Bir kimse sadaka veriyor; Böylece Allah o sadakayı kabul ediyor ve onun için sadakayı arttırıyor, büyütüyor -bizden birinin tayını (at yavrusunu) büyüttüğü gibi- başka birisi sadaka verir; Allah onu kabul etmez ve hatta o sadaka yüzünden ona azap eder! (Eğer sadakaları (zekât ve benzeri hayırları) açıktan verirseniz iyidir. Eğer onu fakirlere gizlice verirseniz, işte bu sizin için daha hayırlıdır. Allah da bu sebeple sizin günahlarınızdan bir kısmını örter. Allah, yaptıklarınızdan hakkıyla haberdardır.) [Bakara Suresi: 271]

İnsanların önünde gözlerini kapatır ve yapmacık davranır! Sonra yalnız kaldığında harama bakar ve haramlara dalarak kuralları çiğner. Her şeyden hakkıyla haberdar olan ve gören dışında kimse onun kalbinde olanların iç yüzünü bilebilir mi? (Allah, gözlerin hain bakışını ve kalplerin gizlediğini bilir.) [Gâfir/Mümin Suresi: 19]

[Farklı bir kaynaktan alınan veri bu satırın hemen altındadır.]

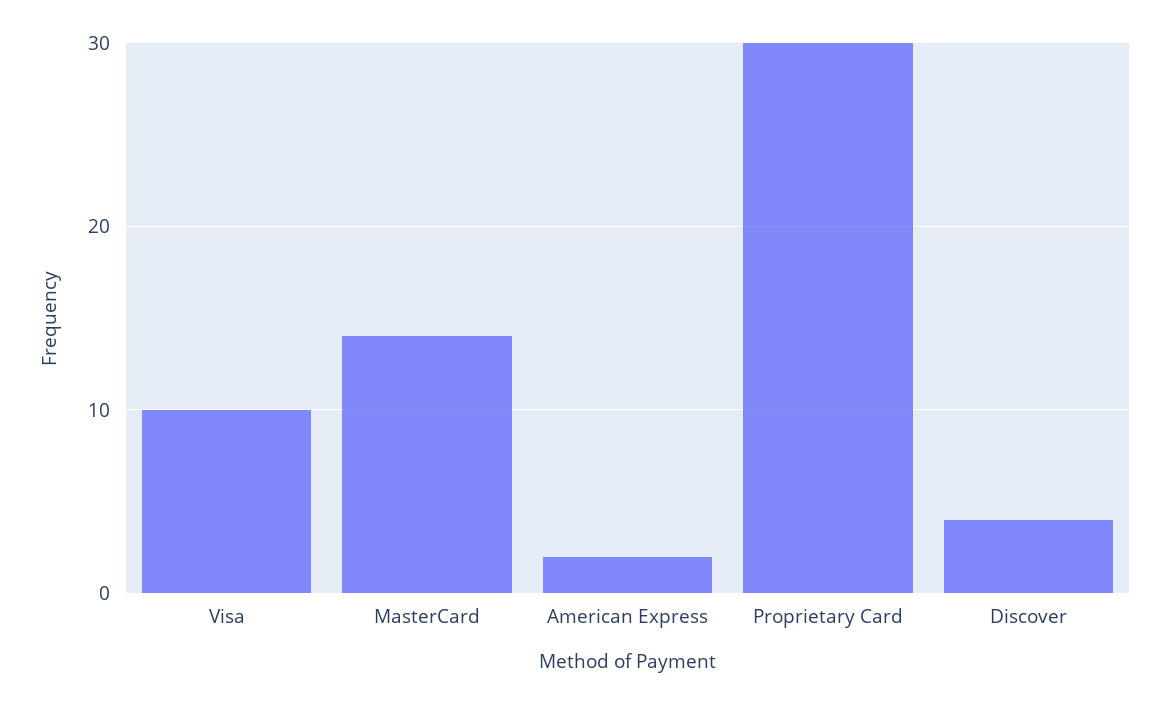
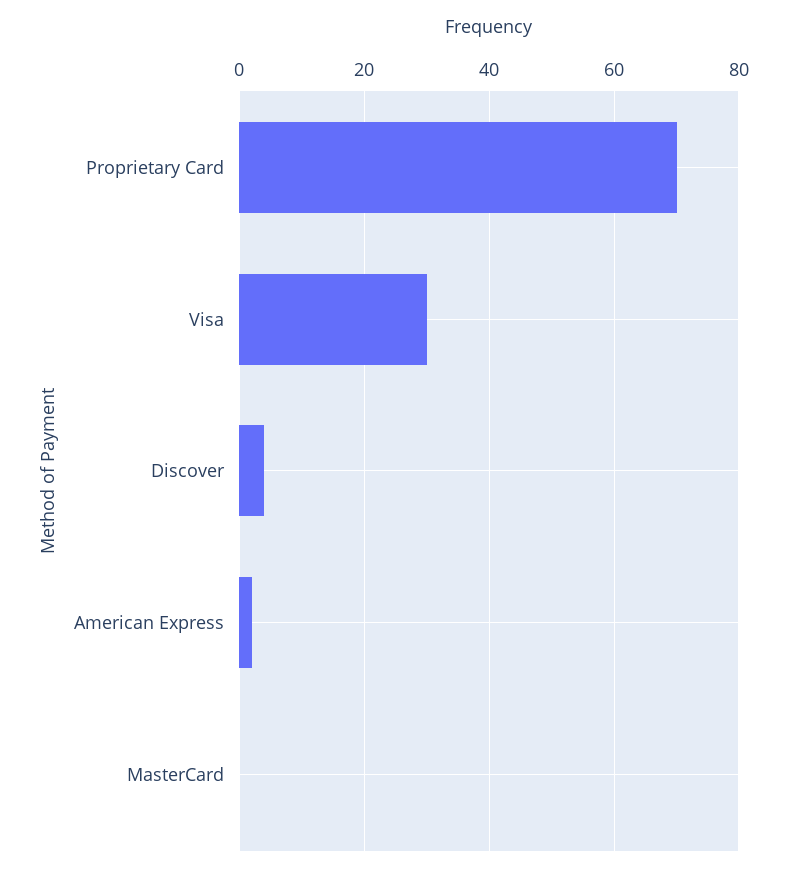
Visa: 10 -> 30
MasterCard: 14 -> 0
Proprietary Card: 30 -> 70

İtaat ile isyan arasında yaşamanın tehlikelerinden biri de, sonunun yani ölümünün bunların hangi dönemde (itaat döneminde mi yoksa isyan döneminde mi) olacağını bilememendir.

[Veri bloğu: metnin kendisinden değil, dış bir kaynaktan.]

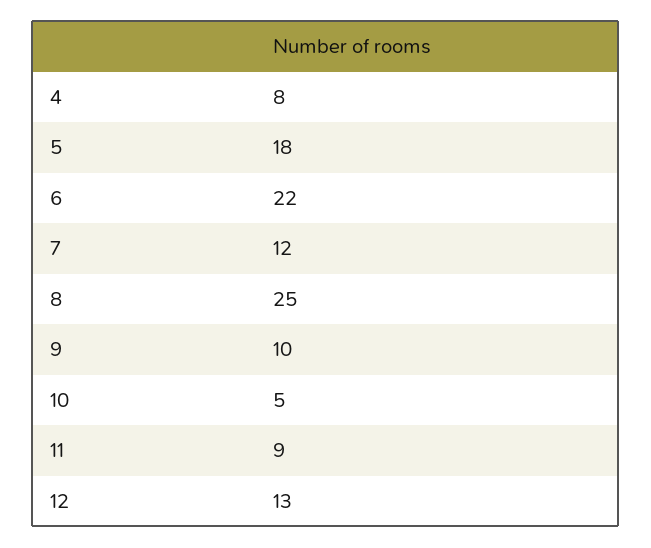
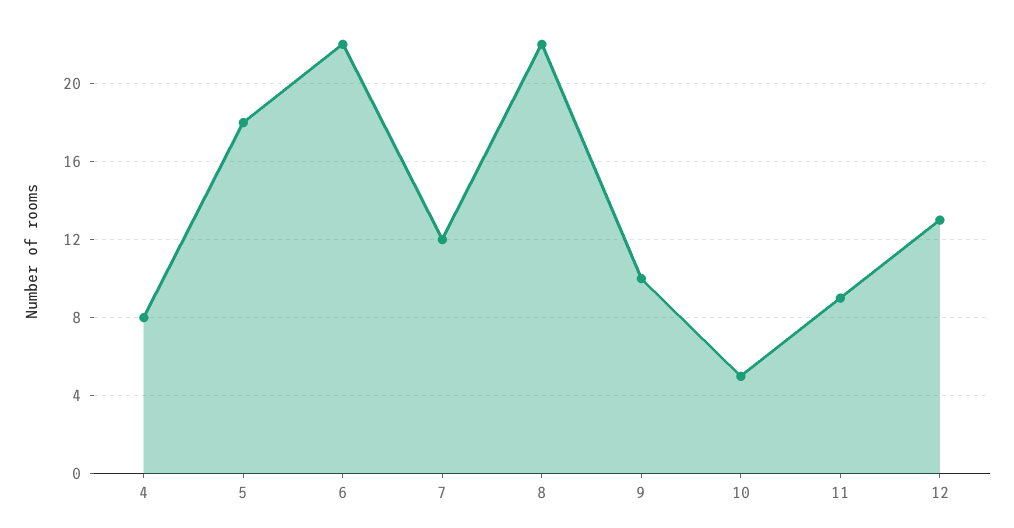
8: 25 -> 22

Yalnız kalma, ya yüceltir ya da insanın alçaltır. Bu yüzden kim Allah'ı yalnızken yüceltirse, insanlar da onu göründüğü yerde hürmet ederler.

İmam Mâlik -Allah ona rahmet eylesin- şöyle demiştir: “Yüreğinde bir ferahlama olmasını, ölümün sıkıntılarından ve kıyametin dehşetinden kurtulmayı arzulayan bir kimsenin, ameli alenen olmasına göre gizli olarak daha çok olsun ”.

İbn Recep -rahimehullah- şöyle demiştir: ''Güzel son, kimin gizlisi güzel ise ancak o kimse için güzel olur. Çünkü ölüm anında yapmacık davranmak mümkün değildir, o gün kalpte gizlenenden başkası çıkmaz.''

Allah -Subhânehû ve Teâlâ- Kendisinin her şeyden hakkıyla haberdar olduğunu söyledi. Daha ziyade Allah -Azze ve Celle- , insanın yaptığı, bildiği ve insan tarafından meydana getirilen şeylerde onu takvaya teşvik etmek için yirmi kereden fazla (el-Habîr) ismiyle ilişkilendirdi; (Âdil olun. Bu, Allah’a karşı gelmekten sakınmaya daha yakındır. Allah’a karşı gelmekten sakının. Şüphesiz Allah, yaptıklarınızdan hakkıyla haberdardır.) [Mâide Suresi: 8]

Kulu açıktan ve gizliden yaptıklarına bakmaya teşvik etti. Kimin bu (el-Habîr) ismiyle imanı arttıysa; kendi dünyasında neler olup bittiği konusunda haberdar olmuştur. Ve onun dünyası da şudur: Kalbi ve bedenidir ve kalbin özelliklerinden olan aldatma, ihanet ve kötülüğü saklamak gibi gizli şeylerdir.

Allah -Azze ve Celle- şekillere bakmaz, ancak kalplere ve amellere bakar, {Bilmez mi ki, kabirlerde olanlar dışarı çıkarıldığı,} (9) {Kalplerde bulunan ortaya konduğunda.} (10) {Şüphesiz o gün Rableri kendilerinden elbette haberdardır.} (11) [Âdiyât Suresi: 9-11]

El-Maiyye: Beraberlik

Ve Mümin kul, Yüce Allah'ın (el-Habîr) isminden nasibini alırsa; Allah ile beraber olur ve O'nunla beraber olursa, Allah kulunu yükseltir, arındırır ve o kulu diğer beraberliklerden uzak sadece bu beraberlikle meşgul kılar. Ve o kulu sürekli bir ihtiyat ve sürekli korku içinde kılar ve Allah ona bu dünyada yeter. Dünya nimetleri istemese de Allah onları o kula ulaştırır. Ve kulun dağınık durumunu birleştirir, bir araya getirir. Kendisine rızık olarak verdiği her şeyde ona bereket verir. Kul zorluk bilmez, endişeye kapılmaz ve Şeytan ona kötülüğünü ulaştıracak yol bulamaz. Çünkü Allah -Tebâreke ve Teâlâ- şöyle buyurmuştur: (Kim Allah’a karşı gelmekten sakınırsa, Allah ona bir çıkış yolu açar.) [Talâk Suresi: 2]

Ey kalplerden geçeni gören ve duyan! Ey bütün sıkıntılara karşı kendisinden umut beklenen! Elimde sadece sana karşı olan ihtiyacım var! Çare olarak elimde sadece kapını çalmak var! Sen izzetinle asileri ümitsizliğe düşürmezsin.

Sensin olabilecekleri bilen ve planlayan! Ey şikâyet ve korkuların kendisine iletildiği! Sana olan htiyacım ile fakirliğimi def ediyorum! Senin kapından kovulursam hangi kapıyı çalayım? Fazlın bol, hibe ettiğin nimetlerin çoktur.

Allah'ım! bize karşı lütufkâr ol. Ey Habîr olan... Ey sırları ve vicdanları hakkıyla bilen!